Sian erwiderte ihren Blick. Einige Momente später standen sich die beiden gegenüber und sahen sich nur an. Auf den ersten Blick könnte man sie für Zwillinge halten- dieselbe Größe- ähnliche Gesichtszüge- gleiche schlanke Gestalt.
„Wie ist das nur möglich? Du bist eigentlich ich“, sagte Zelda.
„Verrückt oder?“
„Ja, echt abgefahren...“ Sians rote Augen wanderten an die Decke.
„Also... respektierst du mich?“
Zelda hätte ihm am liebsten einen Klaps gegeben. Sicherlich respektierte sie ihn.
„Ich würde sagen, wir sind so etwas wie Bruder und Schwester. Was meinst du dazu?“
Sian nickte, erfreut, dass Zelda ihn nicht einfach als einen Schatten ansah, der nur existierte, da er von ihrer wahren Person abgespalten wurde.   

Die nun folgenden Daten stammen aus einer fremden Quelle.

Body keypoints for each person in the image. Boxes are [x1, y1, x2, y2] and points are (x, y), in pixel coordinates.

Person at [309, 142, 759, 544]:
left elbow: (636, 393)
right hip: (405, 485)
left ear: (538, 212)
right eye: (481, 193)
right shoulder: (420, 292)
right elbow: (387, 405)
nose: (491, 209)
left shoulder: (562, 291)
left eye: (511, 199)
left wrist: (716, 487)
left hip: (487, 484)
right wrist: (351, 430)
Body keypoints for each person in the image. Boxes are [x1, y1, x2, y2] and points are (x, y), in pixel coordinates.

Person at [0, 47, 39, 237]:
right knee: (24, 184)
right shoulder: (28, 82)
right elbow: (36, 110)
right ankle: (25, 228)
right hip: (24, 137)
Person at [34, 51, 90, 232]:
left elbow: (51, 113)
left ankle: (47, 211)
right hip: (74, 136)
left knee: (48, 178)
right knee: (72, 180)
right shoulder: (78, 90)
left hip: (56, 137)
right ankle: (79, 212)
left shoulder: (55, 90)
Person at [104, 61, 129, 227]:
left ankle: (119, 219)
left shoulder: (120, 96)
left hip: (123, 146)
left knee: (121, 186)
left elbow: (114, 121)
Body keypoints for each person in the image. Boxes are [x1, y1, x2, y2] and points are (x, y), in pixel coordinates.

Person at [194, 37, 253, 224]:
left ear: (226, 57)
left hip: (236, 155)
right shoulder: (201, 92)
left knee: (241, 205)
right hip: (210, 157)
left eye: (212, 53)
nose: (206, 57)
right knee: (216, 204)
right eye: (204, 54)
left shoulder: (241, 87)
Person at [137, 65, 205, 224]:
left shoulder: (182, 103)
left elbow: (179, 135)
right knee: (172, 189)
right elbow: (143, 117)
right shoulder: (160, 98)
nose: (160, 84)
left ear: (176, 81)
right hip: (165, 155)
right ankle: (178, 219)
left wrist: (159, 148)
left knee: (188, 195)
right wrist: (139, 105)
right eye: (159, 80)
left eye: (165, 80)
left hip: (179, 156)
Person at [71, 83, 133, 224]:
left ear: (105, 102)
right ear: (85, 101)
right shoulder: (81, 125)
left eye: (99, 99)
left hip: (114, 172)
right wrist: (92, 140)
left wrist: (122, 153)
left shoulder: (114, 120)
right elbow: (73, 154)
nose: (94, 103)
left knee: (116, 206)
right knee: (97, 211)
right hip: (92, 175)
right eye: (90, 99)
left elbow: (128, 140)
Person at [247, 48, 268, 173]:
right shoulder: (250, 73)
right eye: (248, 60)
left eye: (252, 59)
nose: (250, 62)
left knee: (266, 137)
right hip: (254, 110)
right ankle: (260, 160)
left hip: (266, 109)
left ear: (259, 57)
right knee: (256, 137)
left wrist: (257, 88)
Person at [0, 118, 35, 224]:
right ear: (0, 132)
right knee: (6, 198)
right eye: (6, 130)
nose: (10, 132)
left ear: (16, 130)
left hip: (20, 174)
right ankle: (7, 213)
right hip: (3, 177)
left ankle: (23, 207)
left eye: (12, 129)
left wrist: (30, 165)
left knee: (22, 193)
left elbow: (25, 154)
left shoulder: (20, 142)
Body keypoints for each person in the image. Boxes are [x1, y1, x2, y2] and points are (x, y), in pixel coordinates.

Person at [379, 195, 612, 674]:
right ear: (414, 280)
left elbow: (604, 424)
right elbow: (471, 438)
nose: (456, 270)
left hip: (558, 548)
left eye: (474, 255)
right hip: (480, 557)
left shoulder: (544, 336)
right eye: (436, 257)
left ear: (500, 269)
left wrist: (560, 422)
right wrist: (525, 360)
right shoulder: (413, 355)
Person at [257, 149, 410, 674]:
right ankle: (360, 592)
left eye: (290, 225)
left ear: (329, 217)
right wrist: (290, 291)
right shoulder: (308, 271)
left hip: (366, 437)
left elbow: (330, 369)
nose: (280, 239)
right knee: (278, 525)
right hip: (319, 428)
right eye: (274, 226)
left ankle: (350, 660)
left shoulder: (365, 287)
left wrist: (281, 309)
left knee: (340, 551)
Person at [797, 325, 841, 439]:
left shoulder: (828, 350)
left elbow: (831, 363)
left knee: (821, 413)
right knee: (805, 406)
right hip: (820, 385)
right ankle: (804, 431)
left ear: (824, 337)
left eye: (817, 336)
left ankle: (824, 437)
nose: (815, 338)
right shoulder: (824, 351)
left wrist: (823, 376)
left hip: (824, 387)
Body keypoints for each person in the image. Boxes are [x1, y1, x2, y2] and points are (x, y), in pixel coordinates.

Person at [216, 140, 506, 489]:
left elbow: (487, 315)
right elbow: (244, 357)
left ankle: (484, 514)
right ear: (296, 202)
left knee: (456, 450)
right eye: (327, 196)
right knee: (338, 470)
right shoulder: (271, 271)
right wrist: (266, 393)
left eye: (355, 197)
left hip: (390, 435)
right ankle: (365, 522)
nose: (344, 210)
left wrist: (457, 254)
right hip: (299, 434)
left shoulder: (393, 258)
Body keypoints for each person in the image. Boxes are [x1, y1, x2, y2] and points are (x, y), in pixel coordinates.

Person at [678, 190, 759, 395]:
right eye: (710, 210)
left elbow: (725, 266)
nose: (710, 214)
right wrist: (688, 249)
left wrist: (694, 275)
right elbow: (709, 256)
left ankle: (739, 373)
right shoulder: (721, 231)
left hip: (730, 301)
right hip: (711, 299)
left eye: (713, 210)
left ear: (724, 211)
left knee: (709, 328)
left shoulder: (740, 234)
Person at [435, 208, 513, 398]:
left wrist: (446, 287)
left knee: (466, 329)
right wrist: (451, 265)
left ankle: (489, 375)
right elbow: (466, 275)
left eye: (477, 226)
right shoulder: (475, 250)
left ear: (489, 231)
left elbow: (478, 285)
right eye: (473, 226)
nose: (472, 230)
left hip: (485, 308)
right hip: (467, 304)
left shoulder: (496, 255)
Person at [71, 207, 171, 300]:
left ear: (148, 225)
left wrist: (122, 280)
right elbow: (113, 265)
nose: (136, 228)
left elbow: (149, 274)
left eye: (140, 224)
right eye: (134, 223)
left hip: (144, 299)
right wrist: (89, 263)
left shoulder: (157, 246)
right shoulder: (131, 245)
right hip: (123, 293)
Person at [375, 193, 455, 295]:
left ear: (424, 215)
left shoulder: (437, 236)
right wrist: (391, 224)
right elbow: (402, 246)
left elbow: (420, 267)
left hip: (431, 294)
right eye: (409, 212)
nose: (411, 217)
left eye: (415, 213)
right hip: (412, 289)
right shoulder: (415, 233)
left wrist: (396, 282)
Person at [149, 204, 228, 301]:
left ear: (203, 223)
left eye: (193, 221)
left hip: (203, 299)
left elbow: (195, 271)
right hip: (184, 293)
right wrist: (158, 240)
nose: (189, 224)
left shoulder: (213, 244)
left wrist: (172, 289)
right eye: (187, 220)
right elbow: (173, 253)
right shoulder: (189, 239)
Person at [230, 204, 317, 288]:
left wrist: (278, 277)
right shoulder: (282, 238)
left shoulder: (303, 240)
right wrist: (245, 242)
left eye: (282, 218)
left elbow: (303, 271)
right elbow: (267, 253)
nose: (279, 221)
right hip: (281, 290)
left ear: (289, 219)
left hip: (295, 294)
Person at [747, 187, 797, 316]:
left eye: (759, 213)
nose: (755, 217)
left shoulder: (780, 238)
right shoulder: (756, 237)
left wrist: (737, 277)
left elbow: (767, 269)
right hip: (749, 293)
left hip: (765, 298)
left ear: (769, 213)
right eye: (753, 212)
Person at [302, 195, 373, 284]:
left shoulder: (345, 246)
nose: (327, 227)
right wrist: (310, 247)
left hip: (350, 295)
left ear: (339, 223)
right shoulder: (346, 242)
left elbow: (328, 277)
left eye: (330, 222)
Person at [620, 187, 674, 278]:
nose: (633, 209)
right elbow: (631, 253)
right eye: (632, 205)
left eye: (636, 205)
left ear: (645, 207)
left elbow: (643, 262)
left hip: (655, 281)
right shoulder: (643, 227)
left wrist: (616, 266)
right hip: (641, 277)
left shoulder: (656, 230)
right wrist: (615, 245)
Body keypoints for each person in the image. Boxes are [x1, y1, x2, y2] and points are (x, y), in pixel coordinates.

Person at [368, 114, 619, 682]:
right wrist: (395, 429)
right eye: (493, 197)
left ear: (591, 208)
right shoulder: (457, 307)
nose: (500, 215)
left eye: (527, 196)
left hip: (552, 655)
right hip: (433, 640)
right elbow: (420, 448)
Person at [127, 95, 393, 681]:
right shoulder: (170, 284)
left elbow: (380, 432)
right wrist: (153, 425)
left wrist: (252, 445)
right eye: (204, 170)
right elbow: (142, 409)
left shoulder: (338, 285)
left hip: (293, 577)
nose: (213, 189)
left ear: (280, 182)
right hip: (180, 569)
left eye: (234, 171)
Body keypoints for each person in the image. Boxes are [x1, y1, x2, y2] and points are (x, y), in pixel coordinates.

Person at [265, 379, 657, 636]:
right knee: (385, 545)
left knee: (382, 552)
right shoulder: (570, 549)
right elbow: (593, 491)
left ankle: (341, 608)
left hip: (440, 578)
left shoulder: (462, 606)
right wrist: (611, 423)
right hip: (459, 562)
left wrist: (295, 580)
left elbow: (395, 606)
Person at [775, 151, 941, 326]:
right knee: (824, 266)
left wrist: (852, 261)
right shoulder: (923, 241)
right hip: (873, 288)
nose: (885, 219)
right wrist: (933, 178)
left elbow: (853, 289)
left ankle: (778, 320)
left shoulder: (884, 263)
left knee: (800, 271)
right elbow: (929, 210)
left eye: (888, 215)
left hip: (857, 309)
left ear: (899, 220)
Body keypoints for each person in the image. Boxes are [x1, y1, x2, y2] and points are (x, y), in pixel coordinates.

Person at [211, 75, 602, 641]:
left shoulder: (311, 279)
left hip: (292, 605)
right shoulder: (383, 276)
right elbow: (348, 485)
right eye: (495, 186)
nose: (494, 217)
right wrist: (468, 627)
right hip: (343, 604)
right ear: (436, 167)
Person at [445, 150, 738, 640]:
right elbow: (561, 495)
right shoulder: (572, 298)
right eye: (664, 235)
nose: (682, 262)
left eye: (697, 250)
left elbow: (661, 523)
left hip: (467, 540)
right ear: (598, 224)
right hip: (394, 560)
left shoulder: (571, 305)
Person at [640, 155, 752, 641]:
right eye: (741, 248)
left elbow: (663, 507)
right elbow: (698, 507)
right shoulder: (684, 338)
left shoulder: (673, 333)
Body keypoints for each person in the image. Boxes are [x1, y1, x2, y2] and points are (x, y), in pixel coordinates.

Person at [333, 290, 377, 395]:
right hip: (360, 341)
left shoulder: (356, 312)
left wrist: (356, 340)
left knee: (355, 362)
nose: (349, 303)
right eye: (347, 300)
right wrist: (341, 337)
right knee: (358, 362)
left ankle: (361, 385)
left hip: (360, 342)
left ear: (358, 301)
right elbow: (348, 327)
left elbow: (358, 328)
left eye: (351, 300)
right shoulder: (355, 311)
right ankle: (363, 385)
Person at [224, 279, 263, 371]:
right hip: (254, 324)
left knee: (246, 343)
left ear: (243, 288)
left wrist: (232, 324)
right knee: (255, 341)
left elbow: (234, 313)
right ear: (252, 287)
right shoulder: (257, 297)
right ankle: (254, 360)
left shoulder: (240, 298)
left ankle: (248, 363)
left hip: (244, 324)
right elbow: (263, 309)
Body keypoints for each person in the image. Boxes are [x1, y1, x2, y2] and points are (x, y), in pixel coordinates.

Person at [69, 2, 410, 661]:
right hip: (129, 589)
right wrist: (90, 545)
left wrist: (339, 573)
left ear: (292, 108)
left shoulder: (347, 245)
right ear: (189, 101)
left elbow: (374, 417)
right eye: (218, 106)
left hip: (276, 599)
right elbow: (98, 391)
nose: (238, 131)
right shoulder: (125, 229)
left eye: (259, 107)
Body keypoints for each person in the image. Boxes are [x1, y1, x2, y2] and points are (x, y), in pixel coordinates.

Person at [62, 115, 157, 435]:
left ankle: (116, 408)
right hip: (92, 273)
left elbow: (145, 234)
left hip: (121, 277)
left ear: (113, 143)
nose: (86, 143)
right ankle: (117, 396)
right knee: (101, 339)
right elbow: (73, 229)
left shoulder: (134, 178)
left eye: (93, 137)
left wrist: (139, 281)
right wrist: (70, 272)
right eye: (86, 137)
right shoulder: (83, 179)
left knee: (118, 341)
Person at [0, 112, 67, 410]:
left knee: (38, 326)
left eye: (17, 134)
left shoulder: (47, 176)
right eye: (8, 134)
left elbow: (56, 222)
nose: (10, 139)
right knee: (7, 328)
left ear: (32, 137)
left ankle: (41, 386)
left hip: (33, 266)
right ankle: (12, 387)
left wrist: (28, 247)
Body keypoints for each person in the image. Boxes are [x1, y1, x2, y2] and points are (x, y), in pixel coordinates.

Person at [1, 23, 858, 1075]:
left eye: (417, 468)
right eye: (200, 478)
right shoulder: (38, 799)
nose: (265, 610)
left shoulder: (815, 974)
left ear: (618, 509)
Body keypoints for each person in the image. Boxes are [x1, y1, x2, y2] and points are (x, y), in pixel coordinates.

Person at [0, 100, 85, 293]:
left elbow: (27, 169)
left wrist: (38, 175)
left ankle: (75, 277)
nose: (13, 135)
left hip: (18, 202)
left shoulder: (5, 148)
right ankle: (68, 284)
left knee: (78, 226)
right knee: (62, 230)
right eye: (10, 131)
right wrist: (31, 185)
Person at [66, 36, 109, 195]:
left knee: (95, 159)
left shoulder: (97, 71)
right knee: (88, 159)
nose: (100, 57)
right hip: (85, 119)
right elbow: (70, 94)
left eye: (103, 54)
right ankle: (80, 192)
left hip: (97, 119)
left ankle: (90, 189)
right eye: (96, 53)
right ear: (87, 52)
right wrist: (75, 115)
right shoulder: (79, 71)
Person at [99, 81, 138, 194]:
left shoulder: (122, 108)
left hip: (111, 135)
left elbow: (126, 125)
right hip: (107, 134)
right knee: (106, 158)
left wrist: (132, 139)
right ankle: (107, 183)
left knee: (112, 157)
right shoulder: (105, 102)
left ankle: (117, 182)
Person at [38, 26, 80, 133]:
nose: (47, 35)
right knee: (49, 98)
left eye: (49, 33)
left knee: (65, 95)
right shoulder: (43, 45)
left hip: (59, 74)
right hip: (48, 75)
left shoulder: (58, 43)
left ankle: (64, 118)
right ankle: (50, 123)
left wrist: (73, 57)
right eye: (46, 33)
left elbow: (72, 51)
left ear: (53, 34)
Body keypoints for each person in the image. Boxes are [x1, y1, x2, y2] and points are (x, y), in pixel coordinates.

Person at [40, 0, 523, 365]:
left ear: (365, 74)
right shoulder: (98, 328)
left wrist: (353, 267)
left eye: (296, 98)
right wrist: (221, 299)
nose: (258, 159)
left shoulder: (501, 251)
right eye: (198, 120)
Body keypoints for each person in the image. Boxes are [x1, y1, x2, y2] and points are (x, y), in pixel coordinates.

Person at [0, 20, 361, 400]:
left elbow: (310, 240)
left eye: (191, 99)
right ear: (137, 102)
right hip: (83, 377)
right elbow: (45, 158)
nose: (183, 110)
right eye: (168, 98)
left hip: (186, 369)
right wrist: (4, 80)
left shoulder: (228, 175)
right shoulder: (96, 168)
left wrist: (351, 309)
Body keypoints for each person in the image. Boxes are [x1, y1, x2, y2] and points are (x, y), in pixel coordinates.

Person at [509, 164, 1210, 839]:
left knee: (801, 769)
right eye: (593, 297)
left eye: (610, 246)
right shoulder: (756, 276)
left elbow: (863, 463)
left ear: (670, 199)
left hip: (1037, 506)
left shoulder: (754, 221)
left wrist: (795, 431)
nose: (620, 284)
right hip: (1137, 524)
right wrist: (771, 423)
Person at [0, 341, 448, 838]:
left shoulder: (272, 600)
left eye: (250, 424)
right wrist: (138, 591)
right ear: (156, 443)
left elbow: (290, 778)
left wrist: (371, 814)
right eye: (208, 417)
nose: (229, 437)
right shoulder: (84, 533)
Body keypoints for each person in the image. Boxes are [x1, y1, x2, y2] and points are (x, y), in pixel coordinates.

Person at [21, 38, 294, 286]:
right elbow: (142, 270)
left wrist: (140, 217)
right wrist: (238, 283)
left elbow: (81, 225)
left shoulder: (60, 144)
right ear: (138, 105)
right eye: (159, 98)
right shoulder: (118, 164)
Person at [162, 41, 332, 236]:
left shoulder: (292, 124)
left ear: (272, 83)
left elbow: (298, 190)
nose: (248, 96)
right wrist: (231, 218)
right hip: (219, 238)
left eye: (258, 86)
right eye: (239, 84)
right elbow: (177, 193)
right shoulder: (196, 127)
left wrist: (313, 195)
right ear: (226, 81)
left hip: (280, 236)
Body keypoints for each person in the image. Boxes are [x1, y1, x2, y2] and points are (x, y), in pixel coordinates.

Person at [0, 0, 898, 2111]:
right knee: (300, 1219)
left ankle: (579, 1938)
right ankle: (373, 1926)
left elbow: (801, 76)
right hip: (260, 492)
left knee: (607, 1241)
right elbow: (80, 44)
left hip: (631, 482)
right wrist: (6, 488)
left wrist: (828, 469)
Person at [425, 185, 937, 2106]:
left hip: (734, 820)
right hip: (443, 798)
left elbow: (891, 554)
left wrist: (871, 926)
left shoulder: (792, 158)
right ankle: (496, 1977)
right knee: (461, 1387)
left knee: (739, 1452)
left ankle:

„Es ist schön dich kennen zu lernen, Sian...“
„Ganz meinerseits...“

Zelda wand sich dann den anderen zu, mit mehr als einem entschlossenen Blick auf dem edlen Gesicht. „Gut, damit sind alle Vorbereitungen getroffen. Es ist soweit.“ Allerdings, die Zeit war gekommen. Der Kampf gegen Ganondorf rückte näher und näher. Der Weg nach Hyrule würde geöffnet werden und das größte Abenteuer sollte erst noch beginnen.